Facebook founder and CEO Mark Zuckerberg surprised Sequoia High School students and staff by appearing at a special assembly at the Redwood City, Calif., school on Wednesday.
Zuckerberg encouraged students to think outside the box in his speech, which touted technology as a key to getting a great job in the future.
"If you start with the assumption that everything in the future is going to be different than it is now, then it's not true that anyone else knows any more than you guys do about what's going to work in the future,'' said the 30-year-old founder of the world's biggest social network, as quoted by NBC Bay Area.
Tim Campos, Facebook's chief information officer, appeared prior to Zuckerberg's speech at the assembly on Wednesday to announce an app development class that Facebook is funding at Sequoia and to give the school 50 new Apple laptops, Palo Alto Weekly reported.
"Part of how I got to where I am in my career is I started playing with technology when I was your guys' age," Campos told the students. "My dad worked at a university and his lab used technology a lot, so occasionally he would bring it home to work on and that exposed me to technology."
Unsurprisingly, Zuckerberg pointed to learning computer programming as a way for students to get ahead in the job market.

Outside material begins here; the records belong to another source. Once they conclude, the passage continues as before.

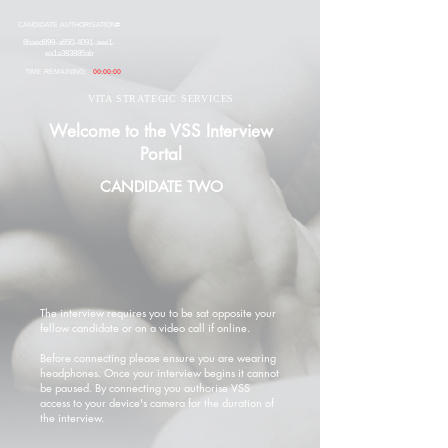
CANDIDATE AUTHORISATION#
8baed899-a650-4091-aee1-
ea1a383885ab
TIME REMAINING:
00:00:00
VITA STRATEGIC SERVICES
Welcome to the VSS Interview
Portal
CANDIDATE TWO
The interview requires you to be sat opposite your
fellow candidate or on a video call if online.
Before connecting please ensure you are wearing
headphones. Once your interview begins it cannot
be paused. By connecting you authorise VSS
access to your device's camera for the duration of
the interview.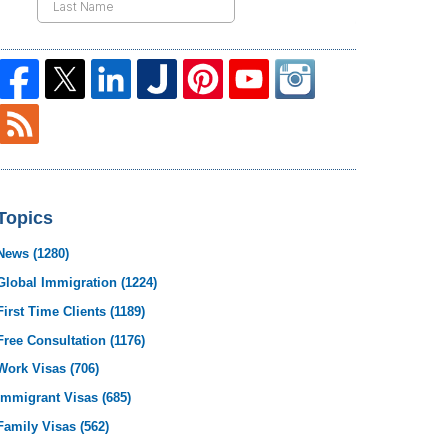
Topics
News
(1280)
Global Immigration
(1224)
First Time Clients
(1189)
Free Consultation
(1176)
Work Visas
(706)
Immigrant Visas
(685)
Family Visas
(562)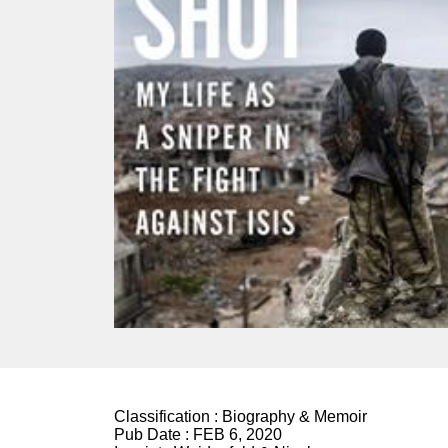
Classification :
Biography & Memoir
Pub Date :
FEB 6, 2020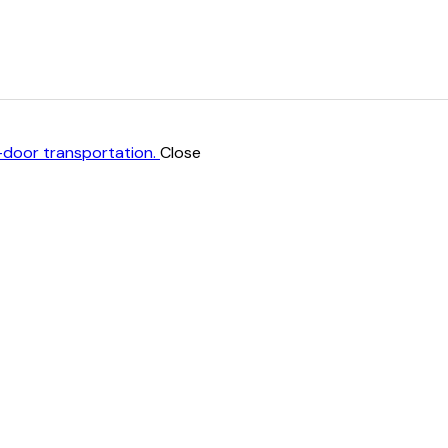
Close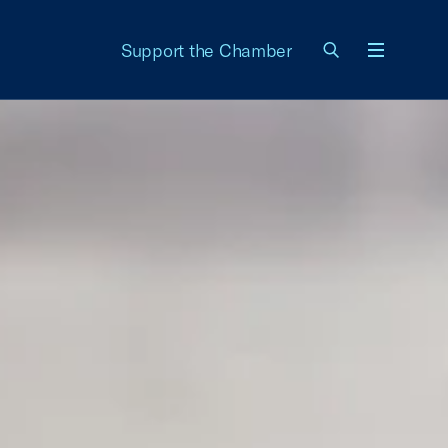
Support the Chamber
Menu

"Technology is playing a bigger role in all of these things, so the reality is if you want to have a better chance of getting a job ... and if you want to get a job that pays more, then being proficient in technology and knowing some basic things about how to use computers and use basic programming ... is going to be really critical to having a lot of options and doing what you want in the future," said Zuckerberg, as quoted by the Almanac.